Me: In theory you could do that, but in practice the major search engines don’t usually do that.
Webmaster: That sucks. I like how clean the page looks. Is there a way around that?
Me: Sure. You could put the list of countries at the bottom of the page and make them hyperlinks so that Googlebot can crawl through to the other urls. A good rule of thumb is to take a look at your site in a text browser like Links or an ancient browser with JavaScript/CSS/Flash turned off. If you can reach all your pages just by clicking regular links, your site should be pretty crawlable.
I’ve had this conversation a lot over the years. Savvy webmasters and SEOs know how to make a site crawlable, e.g. making sure that someone can reach every page on a site via normal HTML links.
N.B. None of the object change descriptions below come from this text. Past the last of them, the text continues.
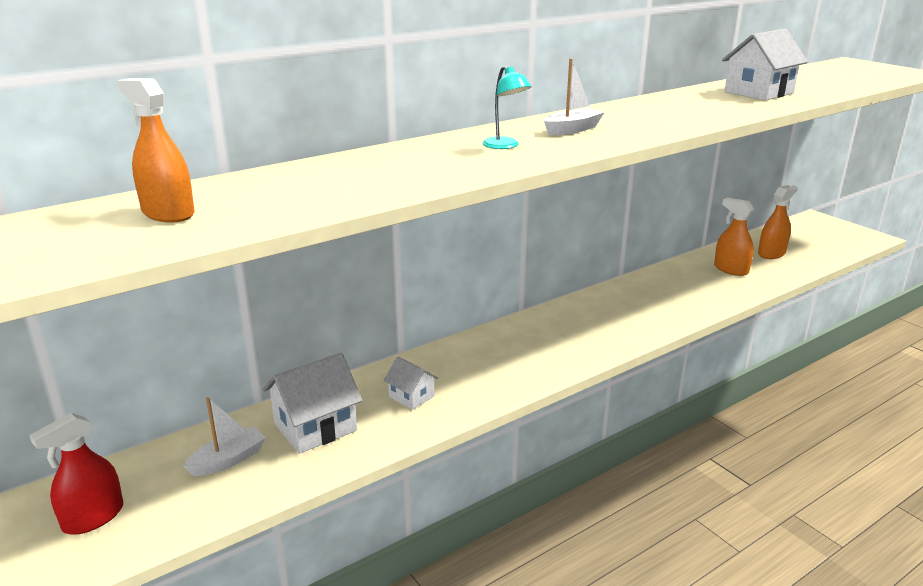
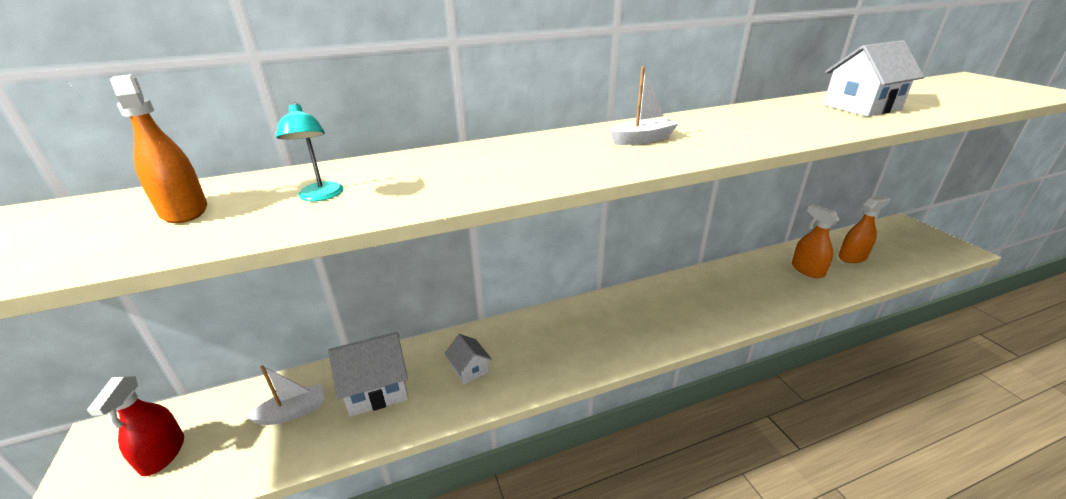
camera: 15 degrees right, 5 degrees up
(93, 517) = (163, 454): red spray bottle -> red spray bottle turned 60 degrees counterclockwise
(505, 146) = (563, 154): turquoise lamp -> turquoise lamp (321, 196)

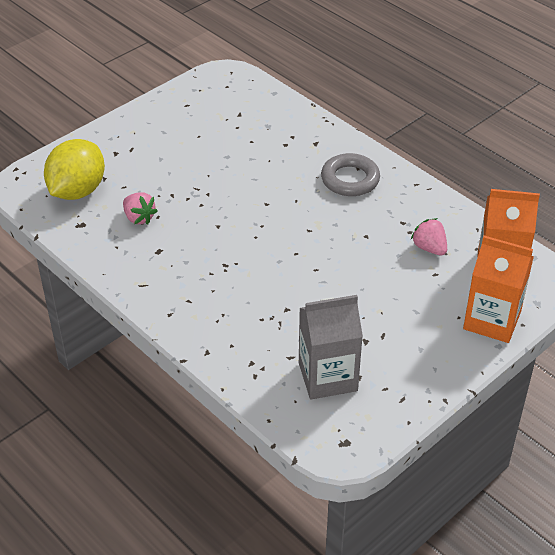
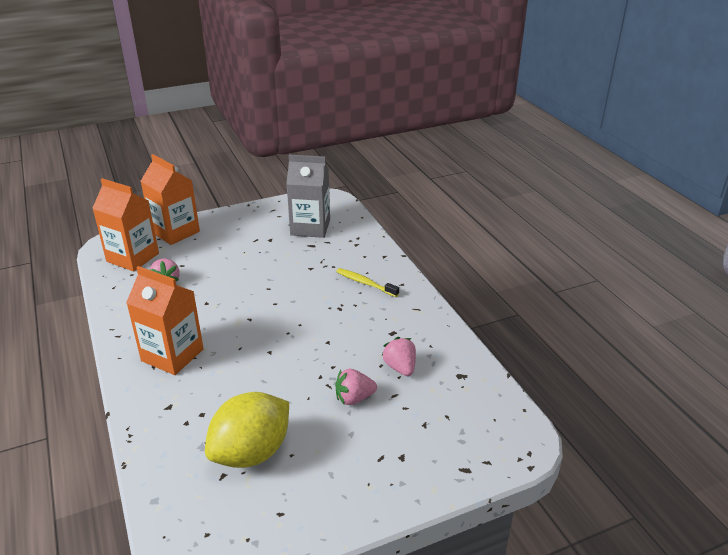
camera: 160 degrees left, 10 degrees down
(77, 191) = (458, 415): yellow lemon -> yellow lemon (251, 452)
(169, 183) = (354, 398): none -> pink strawberry
(212, 303) = (365, 283): none -> yellow toothbrush
(350, 179) = (172, 355): grey ring -> orange carton

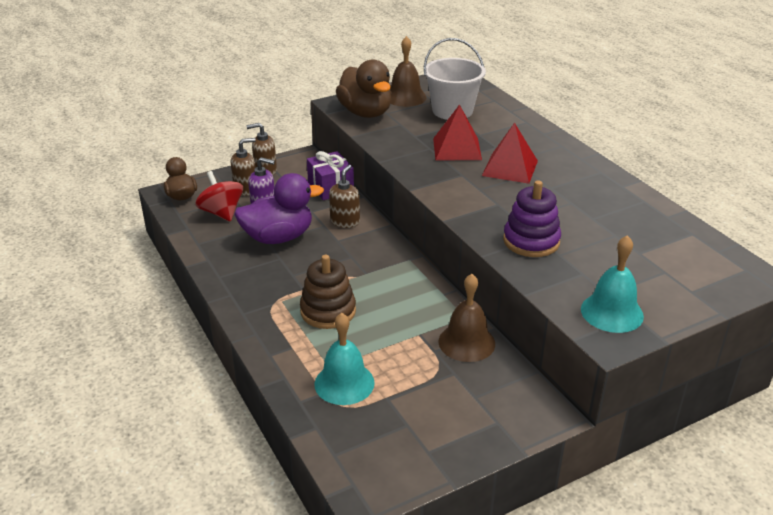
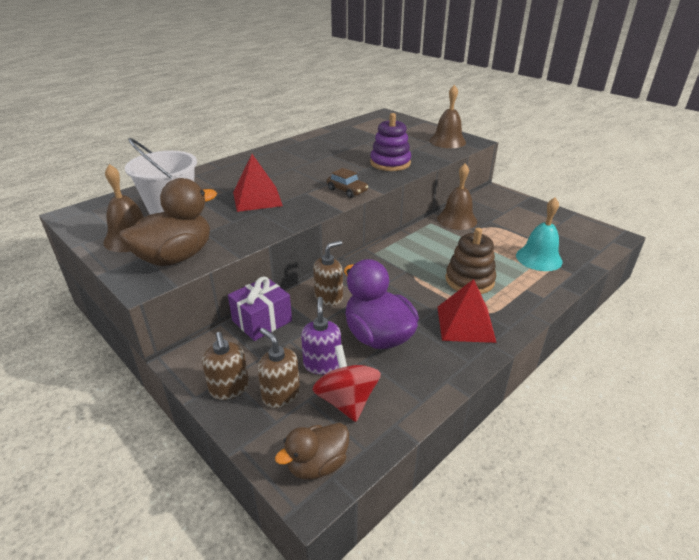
camera: 105 degrees left, 0 degrees up
(221, 213) = (346, 401): red spinning top -> red spinning top turned 120 degrees clockwise
(345, 221) = (329, 297): brown soap dispenser -> brown soap dispenser turned 135 degrees clockwise
(457, 199) = (347, 190): none -> brown car
(510, 168) = (286, 175): red pyramid -> red pyramid (465, 323)
(612, 312) = (447, 141): turquoise bell -> brown bell

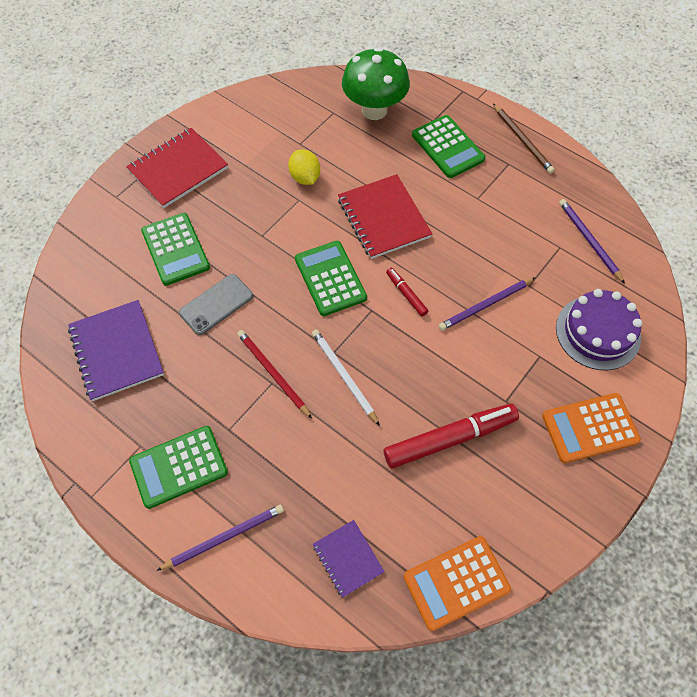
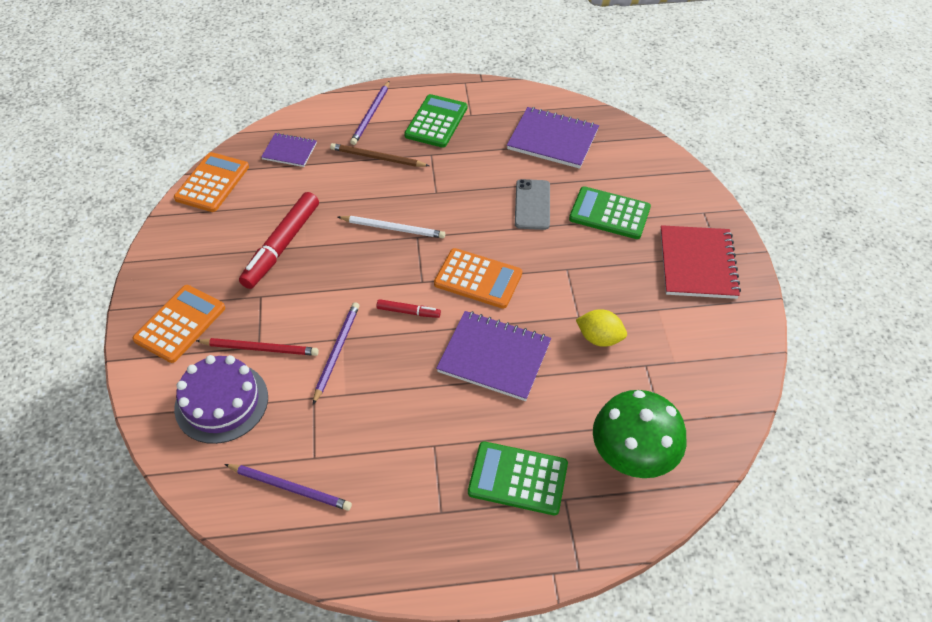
camera: 135 degrees right, 10 degrees down
(273, 373) = (442, 197): red pencil -> red pencil (260, 348)
(330, 278) = (478, 279): green calculator -> orange calculator
(383, 218) = (494, 357): red notebook -> purple notebook
(522, 140) = (453, 557): brown pencil -> brown pencil (377, 158)

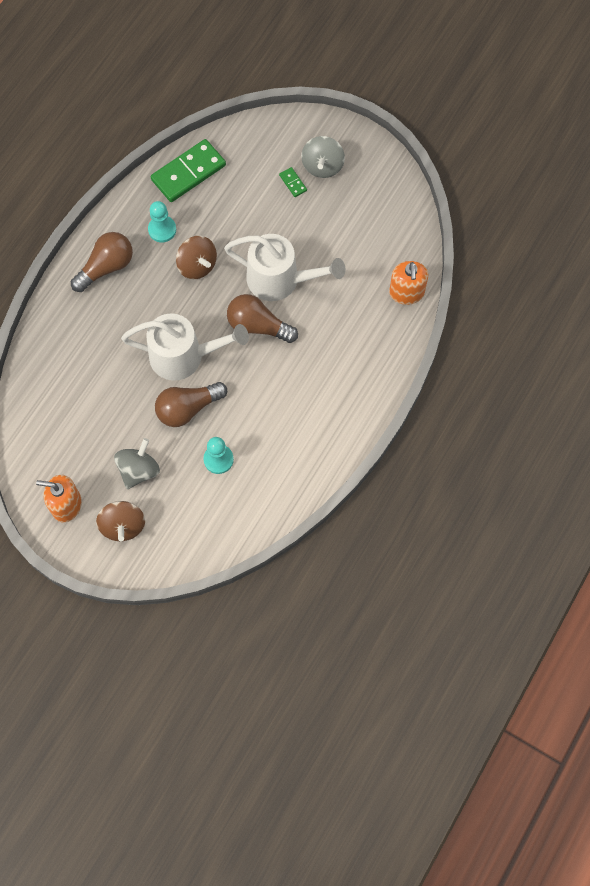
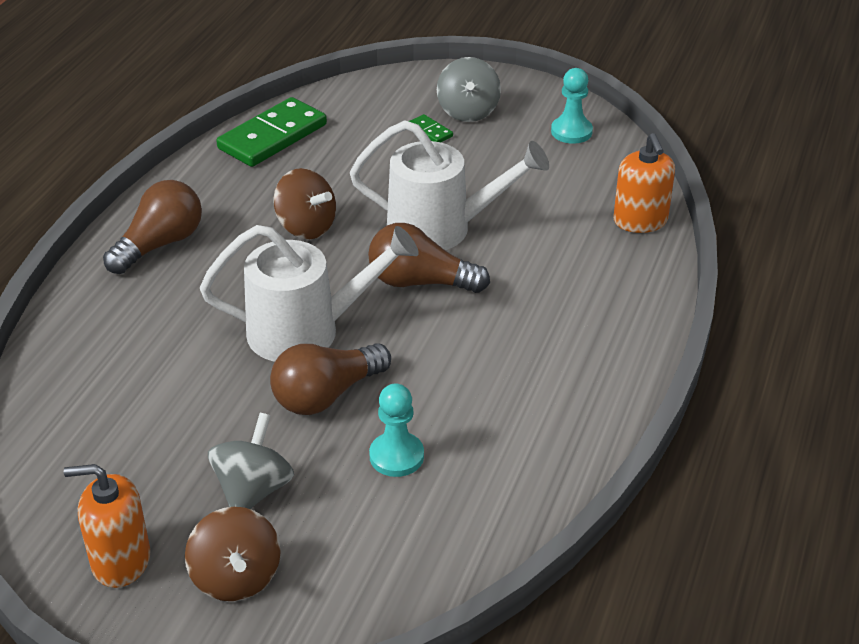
camera: 10 degrees left, 30 degrees down
(162, 230) = (243, 196): turquoise pawn -> turquoise pawn (571, 132)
But the web is filled with sites that have a dropdown box or some other form that search engines typically didn’t know how to handle.
Now Google is finding ways to crawl through forms and drop-down boxes. We only do this for a small number of high-quality sites right now, and we’re very cautious and careful to do the crawling politely and abide by robots.txt. If you’d prefer that Google not crawl urls like this, you can use robots.txt to block the urls that would be discovered by crawling through a form. But I hope that the dialog above is a pretty good example of why this new discovery method can be helpful to webmasters.
Danny asks a good question: if Google doesn’t like search results in our search results, why would Google fill in forms like this? Again, the dialog above gives the best clue: it’s less about crawling search results and more about discovering new links. A form can provide a way to discover different parts of a site to crawl. The team that worked on this did a really good job of finding new urls while still being polite to webservers.
By the way, I wanted to send out props to a couple people outside Google who noticed this. Michael VanDeMar emailed me a little while ago to ask about this, and Gabriel “Gab” Goldenberg recently noticed this behavior as well. I appreciate them discussing this because it encouraged Google to talk about this a little more.